Çanakkale ile Necef ve/veya Kerbela arasında nasıl bir bağ var?. Ya da Çanakkale ile Kudüs-ü şerif, Medine-i münevvere, Mekke-i mükerreme ile nasıl bir ilişki kurulabilir?
M. Akif, Çanakkale savaşında savaşanları “Bedr’in arslanları”na benzetir. Onlarla kıyaslar. Çünkü Çanakkale’nin geçilmesi ile İslam’ın mukaddesine, harimi ismetine tecavüz sözkonusu idi.
Çanakkale İslam’ın mukaddes coğrafyasının bahçe kapısıdır. “Kilit bahir”dir orası. Denizden gelecek taarruz için denize vurulan kilittir. İstanbul yani Hilafet merkezi ev kapısıdır. Mekke, Medine, Kudüs, Arz-ı Mev’ud coğrafyası, Necef, Kerbela bizim için manevi değerlerdir. O gün de bunları söyledim.

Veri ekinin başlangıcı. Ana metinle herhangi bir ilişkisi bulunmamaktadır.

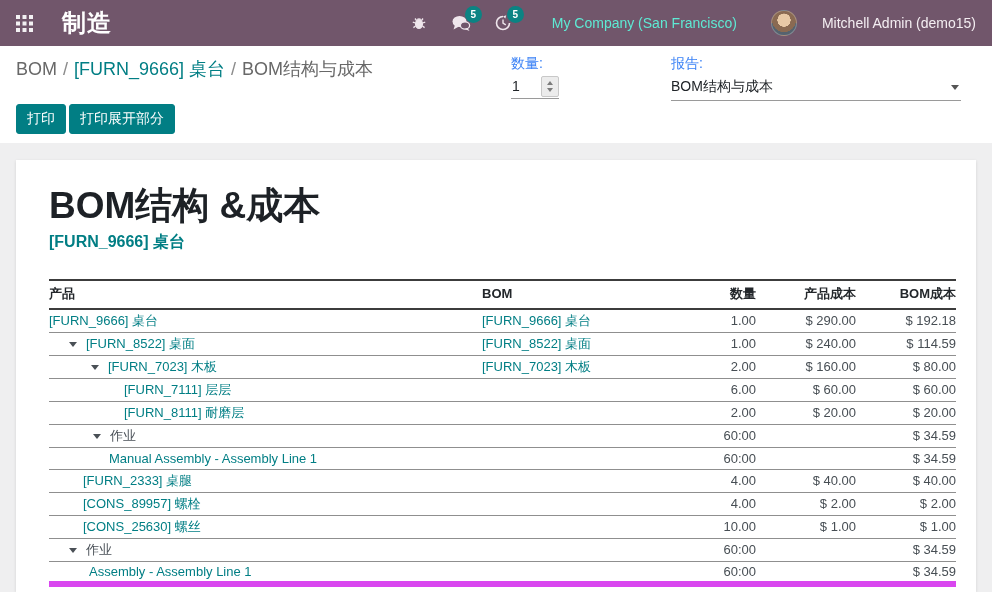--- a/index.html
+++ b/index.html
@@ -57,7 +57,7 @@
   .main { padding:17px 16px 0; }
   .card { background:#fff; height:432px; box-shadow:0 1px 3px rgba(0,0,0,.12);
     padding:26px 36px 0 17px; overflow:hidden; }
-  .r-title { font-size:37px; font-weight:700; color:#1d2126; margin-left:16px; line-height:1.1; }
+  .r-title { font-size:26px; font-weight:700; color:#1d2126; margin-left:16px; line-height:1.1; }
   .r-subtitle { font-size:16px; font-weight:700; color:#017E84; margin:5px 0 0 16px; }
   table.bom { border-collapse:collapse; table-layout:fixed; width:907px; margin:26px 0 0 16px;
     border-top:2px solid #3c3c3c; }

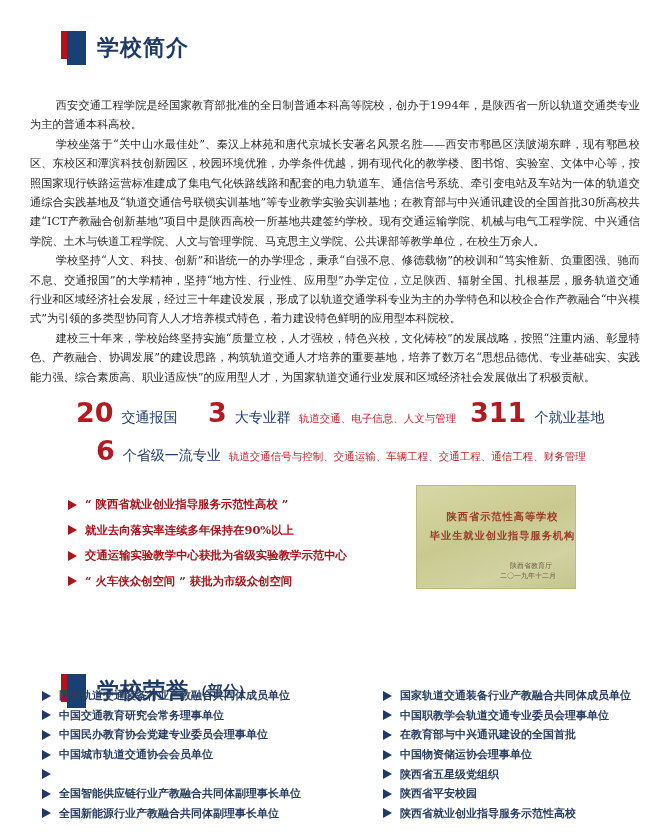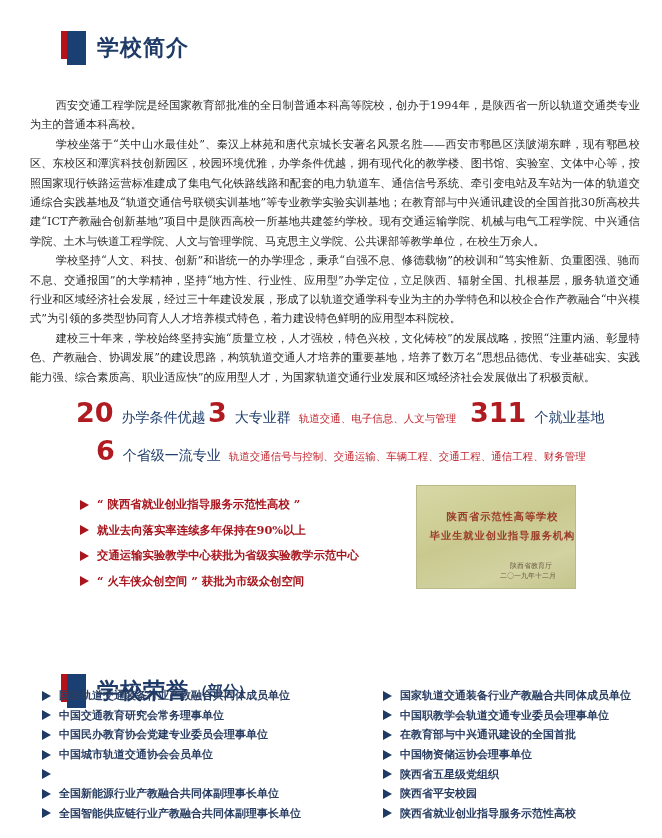--- a/index.html
+++ b/index.html
@@ -63,7 +63,7 @@
 <div class="stats">
   <div class="stat-row" style="left:76px; top:0;">
     <span class="stat-num">20</span>
-    <span class="stat-label">办学条件优越</span>
+    <span class="stat-label">交通报国</span>
   </div>
   <div class="stat-row" style="left:208px; top:0;">
     <span class="stat-num">3</span>

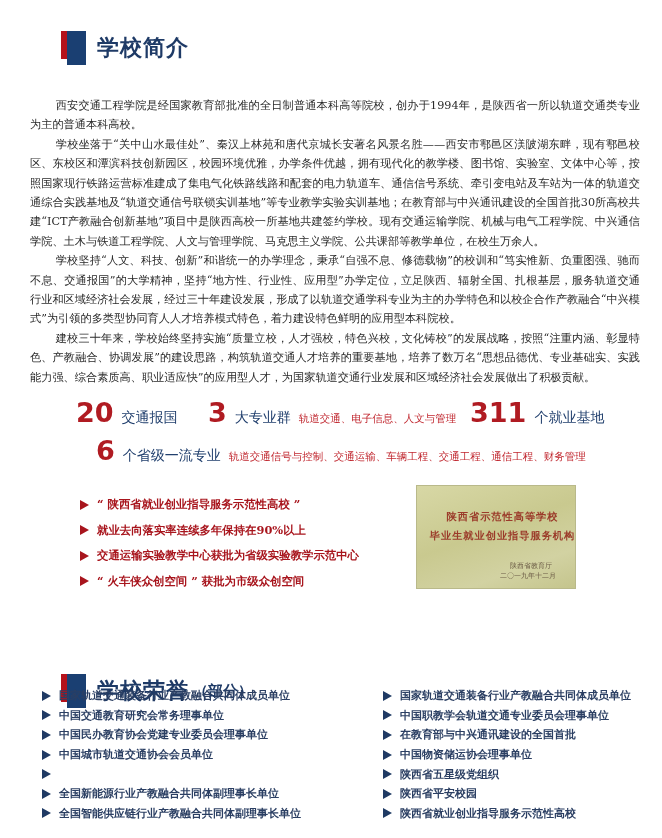--- a/index.html
+++ b/index.html
@@ -24,7 +24,7 @@
   .stat-label { color: #22406e; font-size: 14px; margin-right: 8px; }
   .stat-detail { color: #c0262e; font-size: 10.5px; }
 
-  .highlights { position: absolute; left: 80px; top: 492px; }
+  .highlights { position: absolute; left: 68px; top: 492px; }
   .hl-item { display: flex; align-items: center; height: 25.5px; color: #a8151d; font-size: 11.4px; font-weight: bold; white-space: nowrap; }
   .tri-red { width: 0; height: 0; border-top: 5px solid transparent; border-bottom: 5px solid transparent; border-left: 9px solid #a8151d; margin-right: 8px; }
 

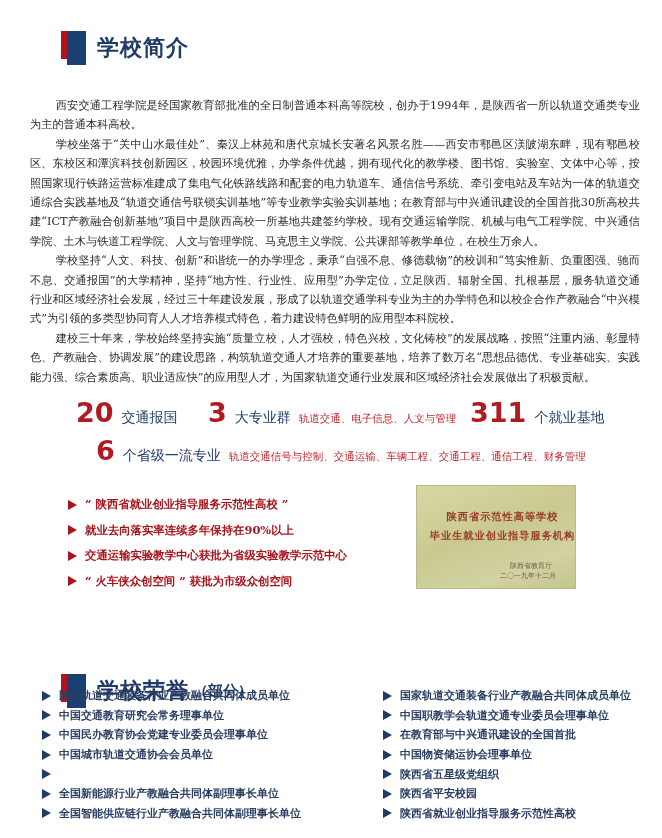--- a/index.html
+++ b/index.html
@@ -138,11 +138,11 @@
     </div>
   <div class="hon-item">
       <span class="tri-blue"></span>
-      <span>全国新能源行业产教融合共同体副理事长单位</span>
+      <span>全国智能供应链行业产教融合共同体副理事长单位</span>
     </div>
   <div class="hon-item">
       <span class="tri-blue"></span>
-      <span>全国智能供应链行业产教融合共同体副理事长单位</span>
+      <span>全国新能源行业产教融合共同体副理事长单位</span>
     </div>
 </div>
 

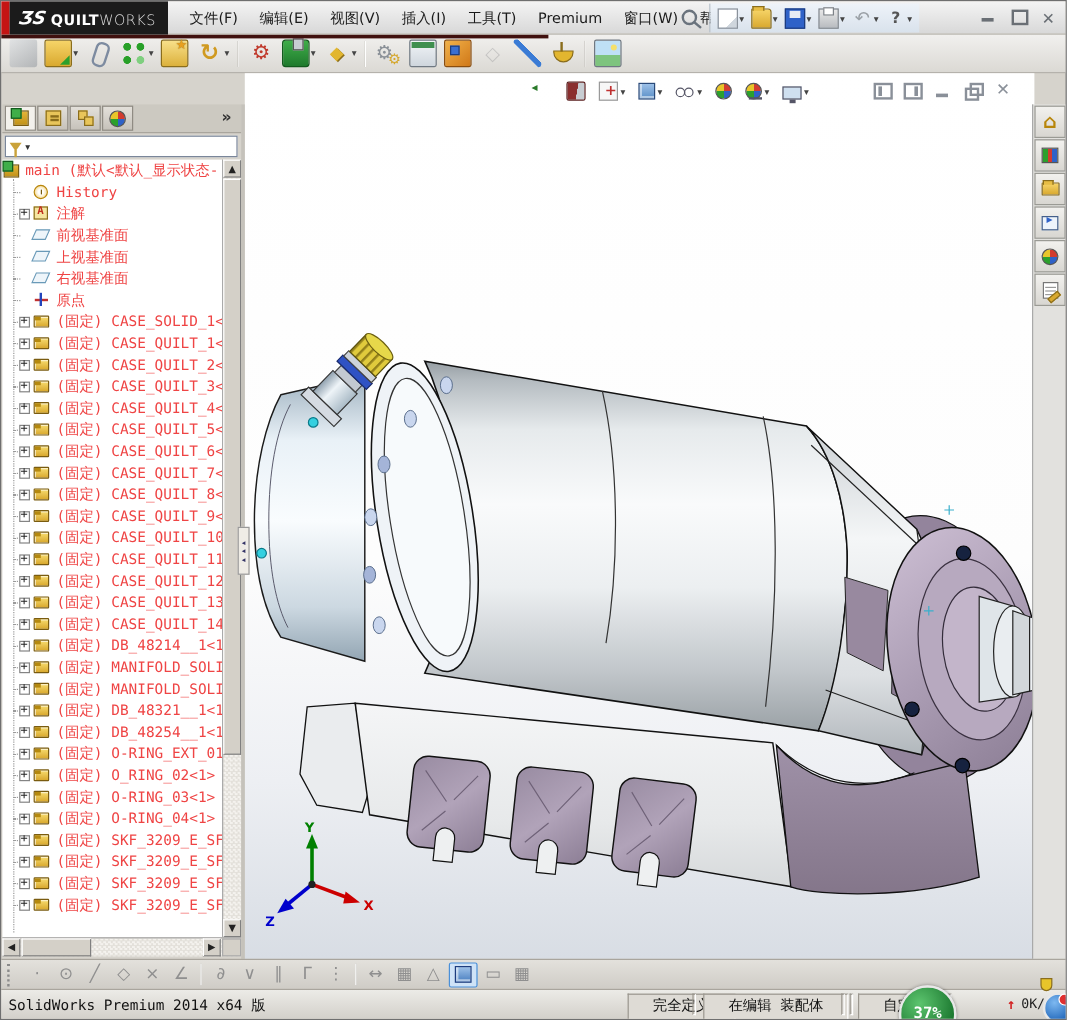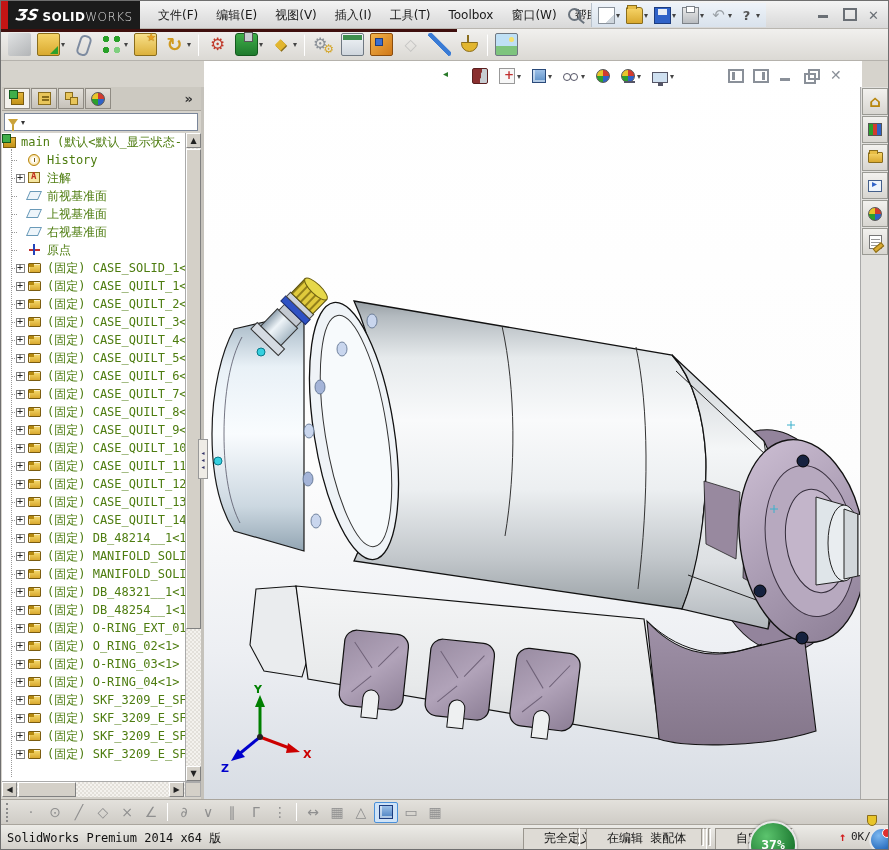--- a/index.html
+++ b/index.html
@@ -224,7 +224,7 @@
     <div class="red-accent"></div>
     <div class="logo">
       <span class="mark">ƷS</span>
-      <span class="txt"><b>SOLID</b><span>WORKS</span></span>
+      <span class="txt"><b>QUILT</b><span>WORKS</span></span>
     </div>
     <div class="menus">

Necef’le Çanakkale’yi kıyaslamamın üzerinden 14 yıl geçmiş. O sözü İstanbul’da Fatih Camii’nin önünde söylemiştim. Bir gün sonra kızılca kıyamet koptu. Aslında olay şöyle gelişti. 27 Ağustos 2004 Cuma, ABD Necef’e girmişti. Biz de bu olayı protesto için Fatih Camii’nin avlusunda topladık. Şehidler için gıyabi cenaze namaz kılacak ve sonrasında basın açıklaması yapacaktık. Ben de konuşacaktım. Cuma namazı hutbesinde hoca hutbede Çanakkale’den bahsetti ama Necef’ten tek kelime bile bahsetmedi. Nasıl böyle bir şey söylemişim. Aleviler bile beni protesto ettiler. Tamam cami hocası bilmiyordu ama Alevi dedeler de mi bilmiyorlardı Necef’in İslam tarihindeki yerini ve önemini. Şiiler ve Aleviler için Necef Kerbela’dan önce gelir. Mekke, Medine ve Kudüs’ten sonraki manevi açıdan en değerli şehirdir. Orada Hz. Adem’in, Hz. Nuh’un, Hz. Ali’nin mezarı vardı.
Necef 1. Dünya Savaşı sırasında İngilizler tarafından işgal edildi ve daha sonra Irak devleti sınırları içine alındı. ABD’nin bölgeye müdahalesi sürecinde ABD’nin kontrolü altında kaldı.